Copy verbatim the stretch of items from the line containing "pose: elev=69.8 azim=289.5" through the last line of the items, both ends included, and output only those lines.

(Dataset items)
'''
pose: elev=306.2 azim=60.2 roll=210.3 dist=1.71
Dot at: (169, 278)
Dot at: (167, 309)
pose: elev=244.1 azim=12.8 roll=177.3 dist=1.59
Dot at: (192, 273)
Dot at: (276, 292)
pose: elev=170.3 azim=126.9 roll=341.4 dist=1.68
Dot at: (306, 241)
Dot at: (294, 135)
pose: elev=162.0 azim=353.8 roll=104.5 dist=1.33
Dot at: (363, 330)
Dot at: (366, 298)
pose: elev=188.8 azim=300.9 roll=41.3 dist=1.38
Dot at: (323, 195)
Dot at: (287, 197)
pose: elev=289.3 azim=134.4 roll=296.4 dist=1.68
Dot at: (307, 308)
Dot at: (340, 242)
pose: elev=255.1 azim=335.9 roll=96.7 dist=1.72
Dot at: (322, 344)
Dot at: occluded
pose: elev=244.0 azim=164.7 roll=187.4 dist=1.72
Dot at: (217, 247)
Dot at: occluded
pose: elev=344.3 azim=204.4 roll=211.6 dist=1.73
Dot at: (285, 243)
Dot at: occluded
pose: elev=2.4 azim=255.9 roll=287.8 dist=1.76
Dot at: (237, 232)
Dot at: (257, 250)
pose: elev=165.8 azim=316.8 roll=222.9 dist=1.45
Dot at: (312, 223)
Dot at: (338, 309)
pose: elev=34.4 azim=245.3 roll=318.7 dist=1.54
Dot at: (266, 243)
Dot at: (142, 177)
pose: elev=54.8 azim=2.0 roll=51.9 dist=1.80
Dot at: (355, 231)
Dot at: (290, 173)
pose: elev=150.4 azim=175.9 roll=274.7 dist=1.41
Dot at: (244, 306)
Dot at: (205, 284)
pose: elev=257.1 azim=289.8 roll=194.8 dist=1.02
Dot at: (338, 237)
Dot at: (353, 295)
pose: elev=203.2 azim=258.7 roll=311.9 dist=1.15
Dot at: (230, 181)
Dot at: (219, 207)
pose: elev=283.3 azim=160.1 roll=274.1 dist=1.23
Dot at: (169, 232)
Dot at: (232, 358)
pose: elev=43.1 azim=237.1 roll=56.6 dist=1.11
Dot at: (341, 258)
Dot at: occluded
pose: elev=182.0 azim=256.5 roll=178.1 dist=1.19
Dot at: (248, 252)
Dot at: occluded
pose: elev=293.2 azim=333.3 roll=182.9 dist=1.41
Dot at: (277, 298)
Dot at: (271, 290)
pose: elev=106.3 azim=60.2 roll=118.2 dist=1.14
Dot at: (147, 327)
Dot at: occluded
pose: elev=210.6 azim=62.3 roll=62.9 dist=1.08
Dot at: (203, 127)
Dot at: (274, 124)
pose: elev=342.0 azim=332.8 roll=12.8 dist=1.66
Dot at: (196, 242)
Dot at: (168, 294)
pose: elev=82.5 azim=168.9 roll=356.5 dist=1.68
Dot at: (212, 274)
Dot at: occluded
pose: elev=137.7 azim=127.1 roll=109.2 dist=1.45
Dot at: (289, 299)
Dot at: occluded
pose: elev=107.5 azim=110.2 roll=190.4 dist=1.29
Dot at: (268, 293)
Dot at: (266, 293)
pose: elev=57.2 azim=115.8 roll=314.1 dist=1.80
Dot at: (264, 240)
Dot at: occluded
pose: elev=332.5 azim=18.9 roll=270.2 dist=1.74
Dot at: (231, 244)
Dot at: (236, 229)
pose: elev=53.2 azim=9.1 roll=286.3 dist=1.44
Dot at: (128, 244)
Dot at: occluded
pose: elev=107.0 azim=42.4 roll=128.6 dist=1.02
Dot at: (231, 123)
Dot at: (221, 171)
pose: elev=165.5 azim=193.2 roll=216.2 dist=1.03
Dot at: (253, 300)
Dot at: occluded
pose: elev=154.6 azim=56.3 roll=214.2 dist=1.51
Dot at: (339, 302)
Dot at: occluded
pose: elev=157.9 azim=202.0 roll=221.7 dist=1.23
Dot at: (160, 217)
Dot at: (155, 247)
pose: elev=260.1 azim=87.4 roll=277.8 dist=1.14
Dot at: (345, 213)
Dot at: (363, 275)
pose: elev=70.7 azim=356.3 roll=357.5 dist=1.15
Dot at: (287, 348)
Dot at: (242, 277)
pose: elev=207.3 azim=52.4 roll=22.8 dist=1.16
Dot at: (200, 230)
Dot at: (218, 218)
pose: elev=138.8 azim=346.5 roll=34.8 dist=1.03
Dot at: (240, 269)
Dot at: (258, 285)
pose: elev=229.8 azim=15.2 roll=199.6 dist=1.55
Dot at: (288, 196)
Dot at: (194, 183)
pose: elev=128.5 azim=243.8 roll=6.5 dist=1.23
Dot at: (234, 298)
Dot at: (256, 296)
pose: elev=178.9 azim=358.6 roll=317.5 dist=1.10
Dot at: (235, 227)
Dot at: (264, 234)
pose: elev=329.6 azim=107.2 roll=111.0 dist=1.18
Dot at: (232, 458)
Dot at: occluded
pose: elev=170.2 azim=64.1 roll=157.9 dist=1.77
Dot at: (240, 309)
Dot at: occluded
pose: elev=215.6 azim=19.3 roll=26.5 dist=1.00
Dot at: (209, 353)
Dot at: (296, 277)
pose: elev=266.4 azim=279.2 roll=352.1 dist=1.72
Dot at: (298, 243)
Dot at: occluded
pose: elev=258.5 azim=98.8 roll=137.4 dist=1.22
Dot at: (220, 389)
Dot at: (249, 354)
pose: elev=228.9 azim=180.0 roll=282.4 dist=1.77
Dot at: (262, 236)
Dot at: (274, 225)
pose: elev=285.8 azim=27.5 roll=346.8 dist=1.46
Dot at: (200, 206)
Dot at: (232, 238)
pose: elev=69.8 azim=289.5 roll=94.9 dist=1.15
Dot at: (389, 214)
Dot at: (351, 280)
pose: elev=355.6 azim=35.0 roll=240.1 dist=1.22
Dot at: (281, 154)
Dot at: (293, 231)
'''
*SOLUTION FOR THIS PROBLEM*
pose: elev=69.8 azim=289.5 roll=94.9 dist=1.15
Dot at: (389, 214)
Dot at: (351, 280)
pose: elev=355.6 azim=35.0 roll=240.1 dist=1.22
Dot at: (281, 154)
Dot at: (293, 231)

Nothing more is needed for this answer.